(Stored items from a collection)
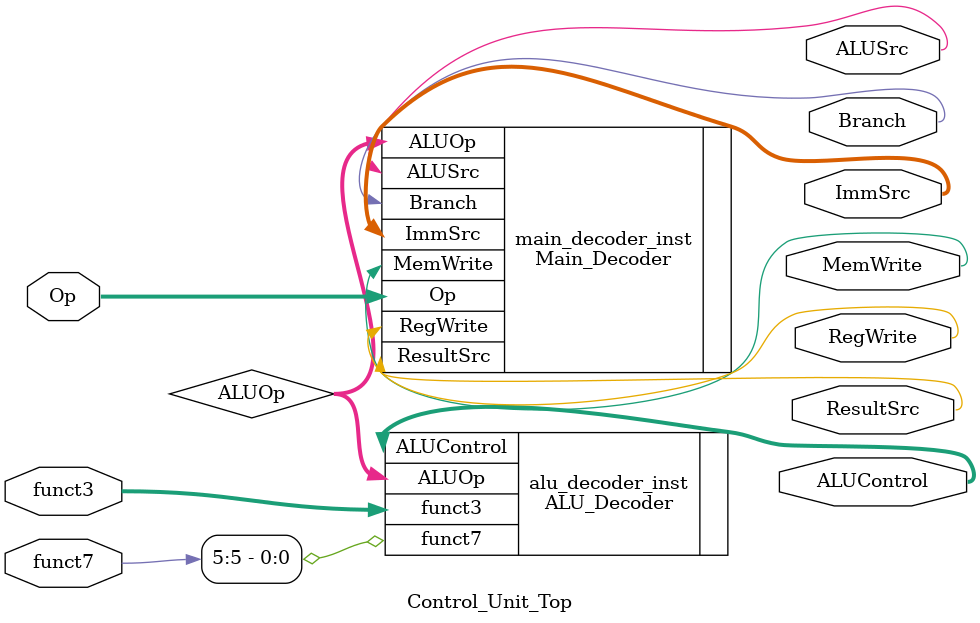
<source format=v>

module Control_Unit_Top(
    input [6:0] Op, funct7,
    input [2:0] funct3,
    output RegWrite, ALUSrc, MemWrite, ResultSrc, Branch,
    output [1:0] ImmSrc,
    output [2:0] ALUControl
);

    wire [1:0] ALUOp;

    Main_Decoder main_decoder_inst (
        .Op(Op),
        .RegWrite(RegWrite),
        .ImmSrc(ImmSrc),
        .MemWrite(MemWrite),
        .ResultSrc(ResultSrc),
        .Branch(Branch),
        .ALUSrc(ALUSrc),
        .ALUOp(ALUOp)
    );

    ALU_Decoder alu_decoder_inst (
        .ALUOp(ALUOp),
        .funct3(funct3),
        .funct7(funct7[5]),  
        .ALUControl(ALUControl)
    );

endmodule


</source>
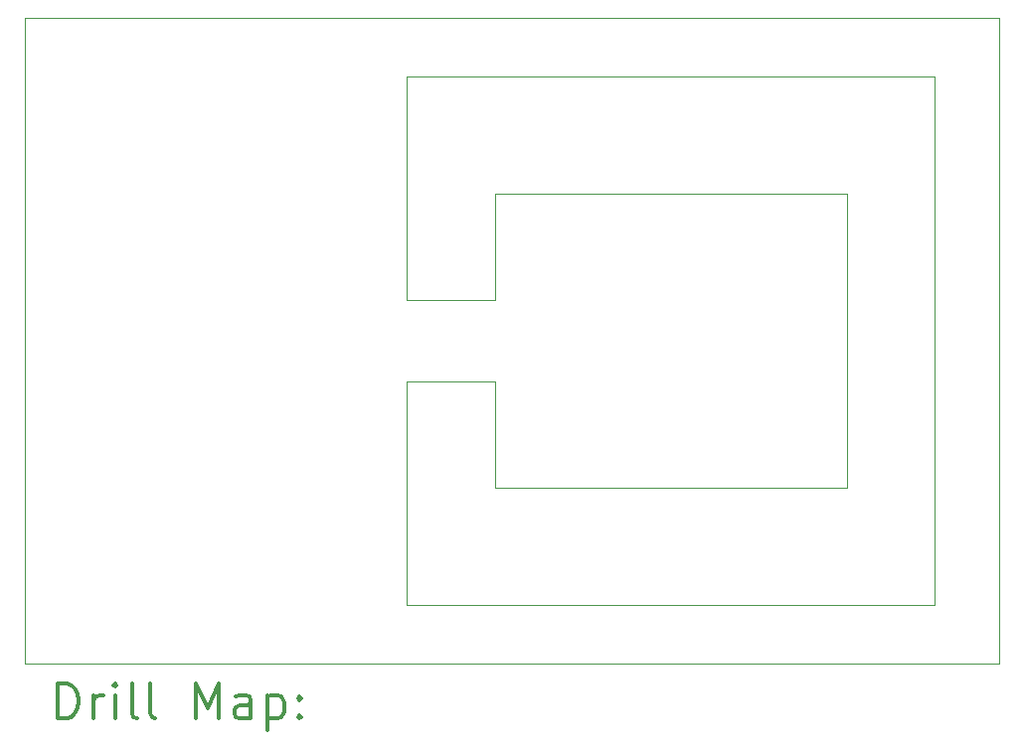
<source format=gbr>
%FSLAX45Y45*%
G04 Gerber Fmt 4.5, Leading zero omitted, Abs format (unit mm)*
G04 Created by KiCad (PCBNEW (5.1.2)-2) date 2023-05-11 10:57:44*
%MOMM*%
%LPD*%
G04 APERTURE LIST*
%ADD10C,0.100000*%
%ADD11C,0.200000*%
%ADD12C,0.300000*%
G04 APERTURE END LIST*
D10*
X12255000Y-9600000D02*
X11505000Y-9600000D01*
X12255000Y-8700000D02*
X12255000Y-9600000D01*
X15255000Y-8700000D02*
X12255000Y-8700000D01*
X15255000Y-11200000D02*
X15255000Y-8700000D01*
X12255000Y-11200000D02*
X15255000Y-11200000D01*
X12255000Y-10300000D02*
X12255000Y-11200000D01*
X11505000Y-10300000D02*
X12255000Y-10300000D01*
X11505000Y-12200000D02*
X11505000Y-10300000D01*
X16005000Y-12200000D02*
X11505000Y-12200000D01*
X16005000Y-7700000D02*
X16005000Y-12200000D01*
X11505000Y-7700000D02*
X16005000Y-7700000D01*
X11505000Y-9600000D02*
X11505000Y-7700000D01*
X16555000Y-12700000D02*
X8255000Y-12700000D01*
X16555000Y-7200000D02*
X16555000Y-12700000D01*
X8255000Y-7200000D02*
X16555000Y-7200000D01*
X8255000Y-12700000D02*
X8255000Y-7200000D01*
D11*
D12*
X8536428Y-13170714D02*
X8536428Y-12870714D01*
X8607857Y-12870714D01*
X8650714Y-12885000D01*
X8679286Y-12913571D01*
X8693571Y-12942143D01*
X8707857Y-12999286D01*
X8707857Y-13042143D01*
X8693571Y-13099286D01*
X8679286Y-13127857D01*
X8650714Y-13156429D01*
X8607857Y-13170714D01*
X8536428Y-13170714D01*
X8836428Y-13170714D02*
X8836428Y-12970714D01*
X8836428Y-13027857D02*
X8850714Y-12999286D01*
X8865000Y-12985000D01*
X8893571Y-12970714D01*
X8922143Y-12970714D01*
X9022143Y-13170714D02*
X9022143Y-12970714D01*
X9022143Y-12870714D02*
X9007857Y-12885000D01*
X9022143Y-12899286D01*
X9036428Y-12885000D01*
X9022143Y-12870714D01*
X9022143Y-12899286D01*
X9207857Y-13170714D02*
X9179286Y-13156429D01*
X9165000Y-13127857D01*
X9165000Y-12870714D01*
X9365000Y-13170714D02*
X9336428Y-13156429D01*
X9322143Y-13127857D01*
X9322143Y-12870714D01*
X9707857Y-13170714D02*
X9707857Y-12870714D01*
X9807857Y-13085000D01*
X9907857Y-12870714D01*
X9907857Y-13170714D01*
X10179286Y-13170714D02*
X10179286Y-13013571D01*
X10165000Y-12985000D01*
X10136428Y-12970714D01*
X10079286Y-12970714D01*
X10050714Y-12985000D01*
X10179286Y-13156429D02*
X10150714Y-13170714D01*
X10079286Y-13170714D01*
X10050714Y-13156429D01*
X10036428Y-13127857D01*
X10036428Y-13099286D01*
X10050714Y-13070714D01*
X10079286Y-13056429D01*
X10150714Y-13056429D01*
X10179286Y-13042143D01*
X10322143Y-12970714D02*
X10322143Y-13270714D01*
X10322143Y-12985000D02*
X10350714Y-12970714D01*
X10407857Y-12970714D01*
X10436428Y-12985000D01*
X10450714Y-12999286D01*
X10465000Y-13027857D01*
X10465000Y-13113571D01*
X10450714Y-13142143D01*
X10436428Y-13156429D01*
X10407857Y-13170714D01*
X10350714Y-13170714D01*
X10322143Y-13156429D01*
X10593571Y-13142143D02*
X10607857Y-13156429D01*
X10593571Y-13170714D01*
X10579286Y-13156429D01*
X10593571Y-13142143D01*
X10593571Y-13170714D01*
X10593571Y-12985000D02*
X10607857Y-12999286D01*
X10593571Y-13013571D01*
X10579286Y-12999286D01*
X10593571Y-12985000D01*
X10593571Y-13013571D01*
M02*

</source>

▶ **JOB ITEM**: The first line of the entries, the line containing "X12255000Y-10300000D01*", and every line between them are to be output exactly; pictures are not.

▶ **ANSWER TO THE PROBLEM**:
<source format=v>

module Control_Unit_Top(
    input [6:0] Op, funct7,
    input [2:0] funct3,
    output RegWrite, ALUSrc, MemWrite, ResultSrc, Branch,
    output [1:0] ImmSrc,
    output [2:0] ALUControl
);

    wire [1:0] ALUOp;

    Main_Decoder main_decoder_inst (
        .Op(Op),
        .RegWrite(RegWrite),
        .ImmSrc(ImmSrc),
        .MemWrite(MemWrite),
        .ResultSrc(ResultSrc),
        .Branch(Branch),
        .ALUSrc(ALUSrc),
        .ALUOp(ALUOp)
    );

    ALU_Decoder alu_decoder_inst (
        .ALUOp(ALUOp),
        .funct3(funct3),
        .funct7(funct7[5]),  
        .ALUControl(ALUControl)
    );

endmodule


</source>
<source format=gbr>
%FSLAX45Y45*%
G04 Gerber Fmt 4.5, Leading zero omitted, Abs format (unit mm)*
G04 Created by KiCad (PCBNEW (5.1.2)-2) date 2023-05-11 10:57:44*
%MOMM*%
%LPD*%
G04 APERTURE LIST*
%ADD10C,0.100000*%
%ADD11C,0.200000*%
%ADD12C,0.300000*%
G04 APERTURE END LIST*
D10*
X12255000Y-9600000D02*
X11505000Y-9600000D01*
X12255000Y-8700000D02*
X12255000Y-9600000D01*
X15255000Y-8700000D02*
X12255000Y-8700000D01*
X15255000Y-11200000D02*
X15255000Y-8700000D01*
X12255000Y-11200000D02*
X15255000Y-11200000D01*
X12255000Y-10300000D02*
X12255000Y-11200000D01*
X11505000Y-10300000D02*
X12255000Y-10300000D01*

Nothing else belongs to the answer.